Ray Dataset Cannot Read Parquet File

Hi everyone,

I am trying to read an unpartitioned parquet file using “ray.data.read_parquet”, but I am getting the following error:
RayTaskError(PickleError): ray::remote_read() (pid=221, ip=XXX.XXX.XXX.XXX)

File “/opt/conda/lib/python3.8/site-packages/ray/data/read_api.py”, line 166, in remote_read

File “/home/ray/anaconda3/lib/python3.8/site-packages/ray/data/datasource/datasource.py”, line 120, in call

result = self._read_fn()

File “/opt/conda/lib/python3.8/site-packages/ray/data/datasource/parquet_datasource.py”, line 145, in

File “/opt/conda/lib/python3.8/site-packages/ray/data/datasource/parquet_datasource.py”, line 78, in read_pieces

File “/opt/conda/lib/python3.8/site-packages/ray/data/datasource/parquet_datasource.py”, line 79, in

File “stringsource”, line 6, in pyarrow._dataset.__pyx_unpickle_ParquetReadOptions

_pickle.PickleError: Incompatible checksums (239187151 vs 0xaef2dd6 = (dictionary_columns))

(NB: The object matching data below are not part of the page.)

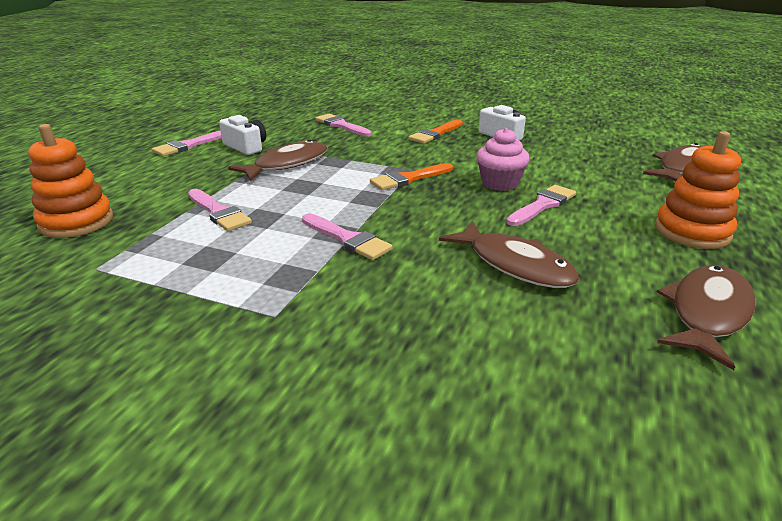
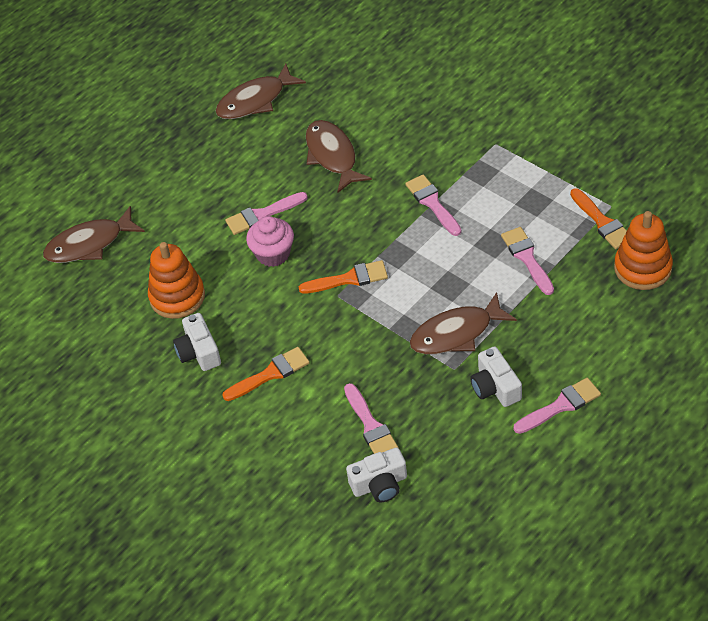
camera: 155 degrees left, 20 degrees up
(115, 252) = (602, 222): none -> orange brush
(323, 111) = (379, 484): none -> white camera
(692, 231) = (185, 163): orange stacking toy -> orange stacking toy (177, 297)

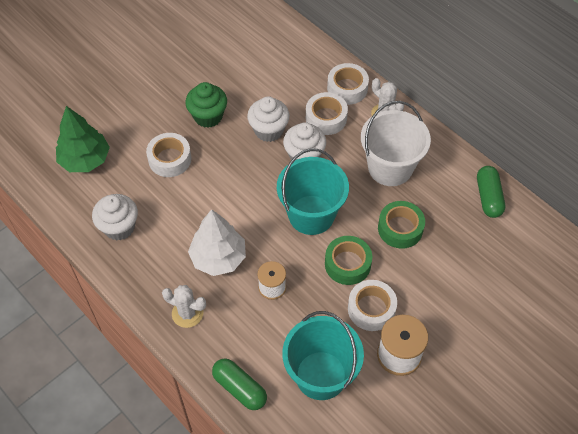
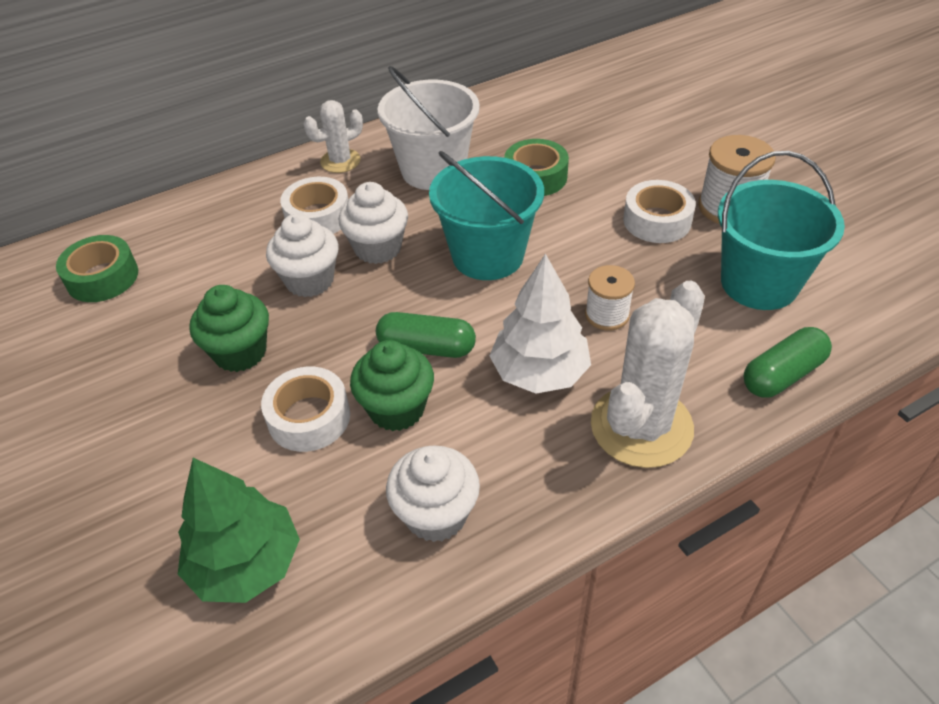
camera: 75 degrees left, 10 degrees down
(181, 196) = (397, 409): none -> green cupcake
(187, 313) = (641, 426): white cactus -> white cactus, size x1.82
(347, 88) = (275, 188): white tape -> none
(347, 264) = (581, 232): green tape -> green tape (102, 277)
(488, 197) = (509, 102): green capsule -> green capsule (426, 347)

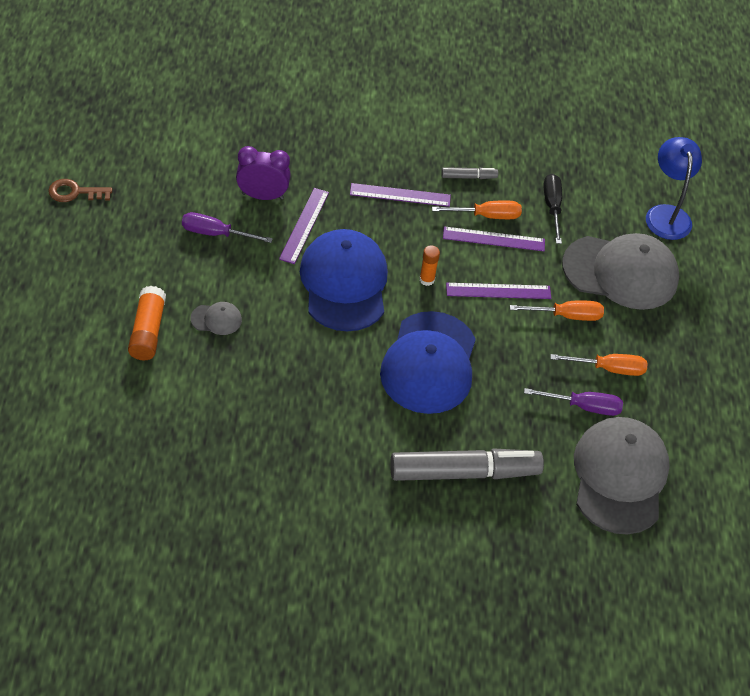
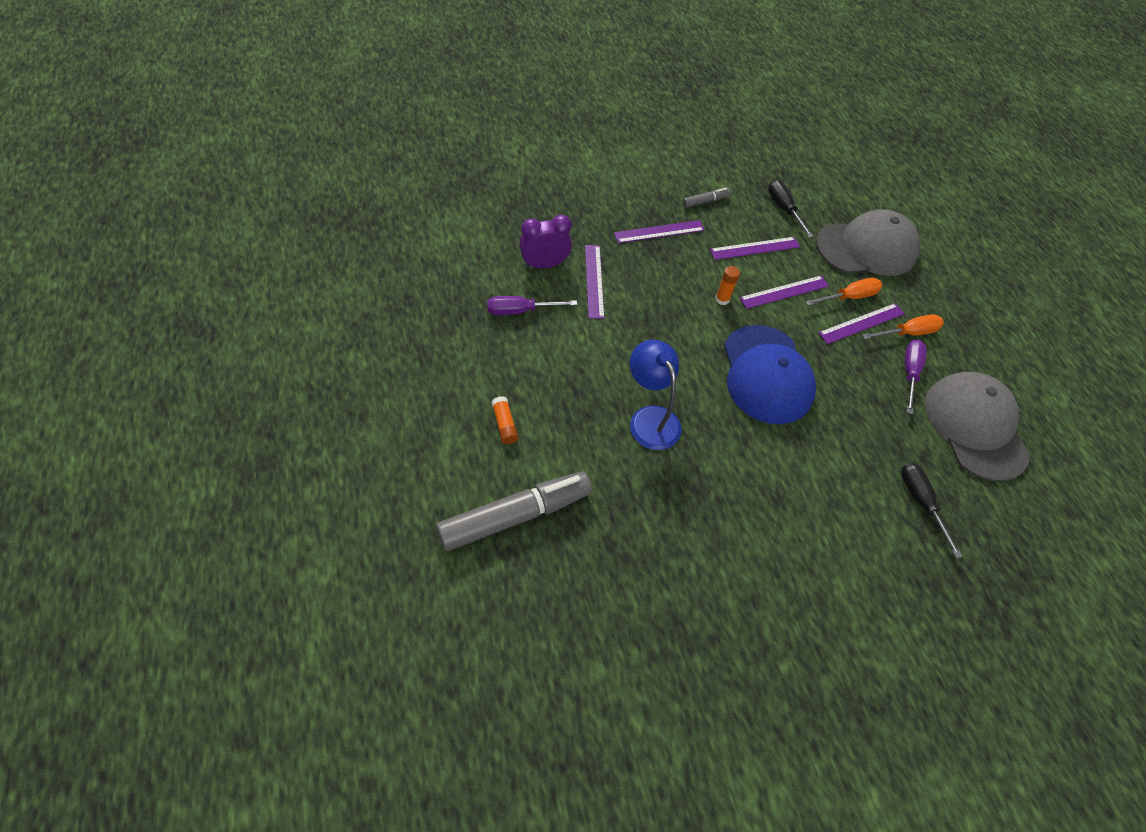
camera: 20 degrees left, 5 degrees up
(75, 192) = (370, 309): brown key -> none
(147, 331) = (504, 424): orange glue stick -> orange glue stick, size x0.62
(216, 319) = (562, 392): grey cap -> none
(344, 283) = (656, 323): blue cap -> none
(464, 472) = (853, 468): grey marker -> grey marker (515, 516)
(486, 216) = (738, 230): orange screwdriver -> none
(513, 523) = (920, 502): none -> black screwdriver
(563, 345) = (861, 323): none -> purple ruler
(583, 406) = (909, 373): purple screwdriver -> purple screwdriver turned 60 degrees counterclockwise
(666, 214) = (870, 191): blue lamp -> blue lamp (650, 418)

I have recreated the issue with multiple different files, and I think it has something to do with the versions of the packages. I am using:
ray==1.9.2
pyarrow==5.0.0
cloudpickle==1.6.0

Any insight on this issue would be greatly appreciated! :smiley:

hi @dan, I agree it would be related to version. Have you tried with newer version of Ray? Note it’s currently at 1.13.0 (actually 2.0.0rc0 was just released). If you plan to stick with 1.9.2, could you share some script/file to reproduce it?